Higher level of heme oxygenase-1 in patients with stroke than TIA

Introduction

Heme oxygenases (HO) are microsomal enzymes that include heme oxygenase-1 (HO-1), HO-2 and HO-3. The activity of HO-1, also designated HSP32, is significantly induced by numerous stimuli, including heme, heavy metals, hormones, oxidative stress (1,2) and traumatic brain injury (3).

Tenhunen and coworkers (4) initially reported on the presence of HO in liver microsomes. HO catalyzes the first and rate-limiting step in the oxidative degradation of heme (Fe-protoporphyrin-IX) to carbon monoxide (CO), ferrous iron (Fe²⁺), and biliverdin-IX (Figure 1) (5-7). HO is not a heme protein in itself but uses heme as both its active center and substrate. CO activates cGMP to promote vasodilation, CO exerts a potent anti-inflammatory effect in various disease settings, and biliverdin is subsequently converted by biliberdin reductase to bilirubin (1,5,6), which can serve as an anti-oxidant, both of which may contribute to the reported protective role of HO-1 in cerebral ischemia and subarachnoid hemorrhage (5,8,9). In addition to its role in heme catabolism, HO-1 plays important roles in various pathophysiological states associated with cellular stress. Both HO-1 and bilirubin have the antiatherogenic properties (1,2,10).

Figure 1 Heme is metabolized by heme oxygenase and biliverdin reductase with the production of CO, iron, biliverdin, and bilirubin. CO, carbon monoxide.

Stroke is one of the leading cause of death and a major cause of disability in stroke patients. Transient ischemic attack (TIA) is a brief episode of neurologic dysfunction resulting from focal temporary cerebral ischemia not associated with cerebral infarction (11). It is reported that level of bilirubin is reversely associated with the ischemic cerebral infarction (2,12-15). However, little is known about the relationship of serum level of HO-1 with the risk of stroke or TIA. In this study, we compared the serum level of HO-1 in stroke patients with TIA patients in order to find the association of HO-1 with risk of stroke.

Methods and patients

Patients

The investigation was approved by the Clinical Research Ethics Committee of the hospital, and all patients gave written informed consent. Patients with first-ever or recurrent acute ischemic stroke or TIA consecutively admitted to hospital between May 2011 to June 2013 were studied.

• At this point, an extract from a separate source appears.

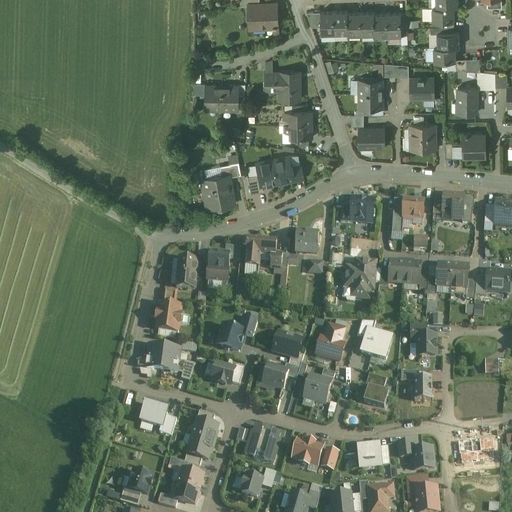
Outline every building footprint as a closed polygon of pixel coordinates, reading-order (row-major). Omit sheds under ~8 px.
[(240,0),(241,6),(250,6),(251,25),(265,24),(268,28),(273,28),(273,29),(276,29),(276,21),(278,19),(278,16),(277,15),(276,5),(264,6),(261,3),(260,3),(259,0),(240,0)] [(501,0),(495,0),(488,0),(488,8),(502,8),(501,0)] [(436,7),(432,7),(433,21),(441,21),(454,21),(455,21),(454,7),(436,7)] [(334,11),(320,12),(320,13),(320,27),(321,34),(334,34),(334,11)] [(347,11),(334,11),(334,34),(347,33),(347,13),(347,11)] [(374,12),(360,13),(361,35),(374,35),(374,14),(374,12)] [(320,13),(306,13),(311,28),(320,27),(320,13)] [(360,13),(347,13),(347,33),(348,35),(361,35),(360,13)] [(401,13),(387,14),(388,36),(401,36),(401,13)] [(387,14),(374,14),(374,35),(374,37),(388,36),(387,14)] [(438,33),(437,33),(438,47),(456,47),(460,47),(459,33),(438,33)] [(438,47),(434,47),(434,61),(456,61),(456,60),(456,47),(438,47)] [(338,59),(327,61),(329,72),(340,69),(338,59)] [(466,59),(456,60),(456,61),(456,70),(466,71),(466,59)] [(396,65),(383,64),(383,77),(396,77),(396,65)] [(409,66),(396,65),(396,77),(409,78),(409,66)] [(300,71),(266,72),(266,91),(268,91),(268,89),(281,89),(281,99),(280,99),(280,100),(301,99),(300,71)] [(495,74),(484,73),(484,90),(495,90),(495,88),(495,74)] [(433,78),(411,79),(411,98),(434,98),(433,78)] [(383,94),(383,79),(359,79),(359,94),(383,94)] [(206,84),(194,84),(194,95),(205,95),(205,85),(206,85),(206,84)] [(206,85),(205,85),(205,95),(205,111),(222,111),(222,85),(206,85)] [(239,85),(222,85),(222,111),(239,111),(239,96),(239,85)] [(477,88),(458,88),(457,103),(460,103),(460,112),(455,112),(455,113),(477,113),(477,88)] [(383,109),(383,94),(359,94),(359,109),(360,109),(383,109)] [(292,112),(290,112),(285,112),(285,119),(290,119),(290,125),(285,125),(311,125),(311,111),(308,111),(292,112)] [(360,115),(351,115),(352,127),(364,126),(364,115),(360,115)] [(435,124),(411,124),(411,138),(436,137),(436,131),(435,131),(435,124)] [(311,125),(285,125),(285,132),(291,132),(291,139),(296,139),(309,138),(312,138),(311,125)] [(384,128),(359,129),(359,149),(385,149),(384,128)] [(485,134),(463,134),(463,135),(464,135),(464,146),(463,146),(464,146),(465,157),(464,157),(464,158),(485,157),(484,157),(484,146),(485,146),(485,145),(484,145),(484,134),(485,134)] [(436,143),(436,137),(411,138),(411,150),(435,150),(435,143),(436,143)] [(289,157),(272,160),(276,183),(293,180),(291,167),(289,157)] [(276,183),(272,160),(256,163),(258,174),(260,186),(262,186),(276,183)] [(239,162),(220,166),(222,176),(229,175),(229,177),(241,175),(239,162)] [(300,166),(291,167),(293,180),(303,178),(300,166)] [(263,192),(262,186),(260,186),(258,174),(247,176),(251,194),(263,192)] [(222,176),(201,180),(203,189),(207,189),(210,206),(220,204),(221,206),(234,204),(229,177),(229,175),(222,176)] [(464,196),(444,195),(444,198),(443,214),(444,214),(452,215),(452,220),(462,221),(464,197),(464,196)] [(471,198),(464,197),(462,221),(462,223),(471,224),(472,211),(473,211),(474,202),(474,200),(473,199),(471,198)] [(352,207),(351,220),(372,221),(372,219),(373,219),(375,218),(375,213),(374,211),(373,211),(374,200),(353,198),(352,207)] [(444,198),(434,198),(433,215),(443,216),(444,214),(443,214),(444,198)] [(424,202),(404,201),(404,210),(403,221),(413,222),(414,219),(423,220),(424,202)] [(511,202),(496,201),(496,207),(494,225),(511,226),(511,202)] [(351,220),(352,207),(343,206),(341,222),(351,223),(351,220)] [(485,224),(494,225),(496,207),(486,206),(485,224)] [(404,210),(394,209),(393,227),(402,228),(402,229),(403,229),(403,221),(404,210)] [(319,234),(297,232),(295,253),(304,254),(304,250),(318,251),(319,234)] [(428,238),(415,237),(414,248),(427,249),(428,238)] [(261,240),(248,239),(246,266),(259,268),(260,255),(261,240)] [(277,242),(261,240),(260,255),(275,256),(276,256),(276,255),(277,242)] [(431,251),(440,252),(441,241),(433,240),(431,251)] [(241,248),(231,247),(230,255),(230,261),(234,261),(234,263),(240,264),(241,248)] [(230,255),(210,253),(209,263),(209,270),(229,272),(230,261),(230,255)] [(289,256),(276,255),(276,256),(275,256),(274,269),(288,270),(289,256)] [(198,261),(180,259),(178,274),(196,276),(198,261)] [(375,264),(362,262),(361,270),(347,269),(346,279),(350,279),(349,288),(344,287),(343,299),(347,300),(347,301),(348,303),(354,303),(355,302),(356,298),(369,300),(370,290),(373,290),(374,283),(375,269),(375,264)] [(406,263),(390,262),(389,270),(388,283),(389,283),(404,285),(406,263)] [(323,264),(310,263),(309,274),(322,275),(323,264)] [(422,265),(406,263),(404,285),(420,286),(421,272),(422,265)] [(468,266),(438,264),(437,278),(436,289),(437,289),(451,290),(452,288),(453,267),(468,268),(468,266)] [(468,268),(453,267),(452,288),(467,289),(466,291),(467,291),(469,268),(468,268),(469,266),(468,266),(468,268)] [(209,270),(208,282),(228,284),(229,272),(209,270)] [(389,270),(381,270),(380,284),(379,287),(389,287),(389,283),(388,283),(389,270)] [(429,273),(421,272),(420,286),(419,290),(428,290),(429,278),(429,273)] [(511,298),(511,282),(511,274),(488,273),(488,282),(487,297),(511,298)] [(196,276),(178,274),(177,289),(195,291),(196,276)] [(437,278),(429,278),(428,290),(427,296),(436,297),(437,289),(436,289),(437,278)] [(476,282),(468,281),(467,291),(466,291),(466,297),(466,299),(475,300),(476,282)] [(487,297),(488,282),(477,282),(476,300),(484,300),(484,296),(487,297)] [(452,288),(451,290),(451,296),(466,297),(466,291),(467,289),(452,288)] [(177,293),(165,291),(164,299),(176,301),(177,293)] [(176,301),(164,299),(163,306),(175,308),(176,301)] [(475,317),(485,317),(485,305),(476,305),(475,317)] [(163,306),(160,306),(159,313),(158,313),(157,322),(158,322),(157,330),(178,333),(179,325),(181,325),(182,317),(181,316),(182,308),(175,308),(163,306)] [(475,315),(475,306),(467,306),(467,315),(475,315)] [(443,325),(443,313),(434,314),(434,325),(443,325)] [(258,322),(244,318),(240,331),(245,332),(244,336),(253,339),(258,322)] [(240,331),(224,326),(220,340),(224,341),(222,348),(224,348),(225,351),(229,352),(231,350),(239,353),(241,346),(242,346),(244,340),(243,340),(244,336),(245,332),(240,331)] [(418,337),(427,337),(427,327),(411,326),(411,338),(418,338),(418,337)] [(345,331),(329,327),(325,341),(341,345),(345,331)] [(393,334),(366,328),(360,354),(387,360),(393,334)] [(287,337),(279,334),(274,353),(291,358),(297,359),(298,356),(302,341),(294,339),(295,336),(288,334),(287,337)] [(418,338),(418,358),(436,358),(436,337),(427,337),(418,337),(418,338)] [(325,341),(321,340),(317,356),(340,363),(345,346),(341,345),(325,341)] [(196,352),(197,346),(184,344),(183,351),(196,352)] [(162,371),(165,348),(149,346),(146,369),(162,371)] [(181,351),(165,348),(162,371),(170,372),(170,373),(177,374),(178,372),(179,362),(181,351)] [(298,356),(297,359),(291,358),(289,366),(300,370),(302,365),(304,357),(298,356)] [(186,363),(179,362),(178,372),(183,373),(186,363),(187,363),(186,363)] [(498,362),(486,362),(486,374),(498,374),(498,362)] [(183,373),(181,380),(190,383),(195,366),(186,363),(183,373)] [(235,370),(217,365),(212,380),(219,382),(219,383),(226,386),(226,384),(231,386),(232,384),(236,371),(235,370)] [(307,367),(302,365),(300,370),(298,377),(304,378),(307,367)] [(289,366),(286,366),(284,371),(289,373),(287,378),(297,381),(298,377),(300,370),(289,366)] [(236,367),(235,370),(236,371),(232,384),(240,386),(245,369),(236,367)] [(284,371),(268,367),(267,371),(265,370),(262,379),(264,380),(263,384),(284,391),(287,378),(289,373),(284,371)] [(335,375),(324,371),(322,377),(334,381),(335,375)] [(419,373),(401,373),(401,383),(415,383),(415,380),(419,380),(419,373)] [(387,380),(369,375),(364,395),(366,395),(369,388),(383,392),(387,380)] [(321,380),(310,377),(304,399),(315,402),(321,380)] [(419,380),(415,380),(415,383),(415,402),(415,403),(416,403),(432,403),(433,403),(433,402),(432,402),(432,380),(432,379),(431,379),(431,380),(419,380)] [(332,383),(321,380),(315,402),(326,405),(332,383)] [(383,392),(369,388),(366,395),(364,404),(385,410),(389,394),(383,392)] [(168,412),(146,405),(141,423),(162,429),(163,429),(167,417),(168,412)] [(215,417),(200,412),(197,421),(212,425),(215,417)] [(177,420),(167,417),(163,429),(162,429),(160,434),(172,438),(177,420)] [(212,425),(197,421),(192,438),(213,444),(218,427),(212,425)] [(272,434),(272,436),(262,433),(263,431),(263,429),(256,427),(254,433),(251,433),(248,444),(245,455),(255,458),(256,453),(266,456),(265,461),(274,464),(281,441),(278,441),(280,434),(273,432),(272,434)] [(248,444),(251,433),(240,429),(237,441),(248,444)] [(213,444),(192,438),(187,455),(202,460),(209,461),(213,444)] [(315,444),(308,442),(307,444),(298,441),(293,460),(301,463),(300,465),(309,468),(310,465),(318,468),(324,449),(315,446),(315,444)] [(412,443),(399,445),(400,459),(413,458),(412,451),(413,451),(412,443)] [(380,447),(358,449),(360,471),(382,468),(382,467),(382,462),(380,447)] [(413,451),(412,451),(413,458),(413,464),(411,464),(412,471),(414,471),(414,472),(434,470),(432,449),(413,451)] [(339,454),(327,451),(322,468),(333,472),(339,454)] [(202,460),(187,455),(185,464),(188,465),(200,468),(202,460)] [(169,467),(183,471),(183,470),(187,472),(188,465),(185,464),(171,460),(169,467)] [(187,472),(183,470),(183,471),(179,484),(200,490),(204,477),(187,472)] [(153,477),(134,472),(129,490),(129,491),(142,495),(148,496),(150,488),(151,489),(153,483),(152,483),(153,477)] [(263,480),(247,475),(245,481),(244,481),(243,487),(244,487),(242,494),(257,498),(263,480)] [(427,479),(410,481),(411,491),(428,489),(427,479)] [(368,483),(359,484),(361,496),(361,502),(369,501),(368,489),(369,489),(368,483)] [(200,490),(179,484),(174,500),(178,501),(196,506),(200,490)] [(369,489),(368,489),(369,501),(370,511),(388,511),(387,499),(394,499),(393,487),(369,489)] [(142,495),(129,491),(129,490),(125,489),(121,503),(138,508),(142,495)] [(411,491),(408,491),(409,503),(416,502),(416,511),(438,511),(437,492),(434,492),(430,489),(428,489),(411,491)] [(321,495),(310,492),(308,499),(309,499),(307,508),(316,511),(321,495)] [(308,499),(292,494),(286,511),(305,511),(307,508),(309,499),(308,499)] [(350,495),(331,497),(333,511),(352,511),(351,497),(350,495)] [(176,509),(178,501),(174,500),(161,496),(158,504),(176,509)] [(361,496),(351,497),(352,511),(362,511),(361,502),(361,496)]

Inclusion and exclusion conditions

The study inclusion criteria were well-documented clinical presentation and computed tomography or magnetic resonance imaging of brain, first or recurrent acute ischemic stroke or TIA occurring within seven days prior to admission; the capability and willingness to provide informed consent. The exclusion criteria for the study were hemorrhagic stroke, active liver disease, 2 times higher than normal value of alanine transaminase, bilirubin >34.2 umol/L, or albumin <3.5 mg/dL, hepatobiliary diseases, Gilbert syndrome (12), cancer, severe aphasia or physically unfit for physical examination, stroke or TIA over 7 days before admission, failure to give the informed consent.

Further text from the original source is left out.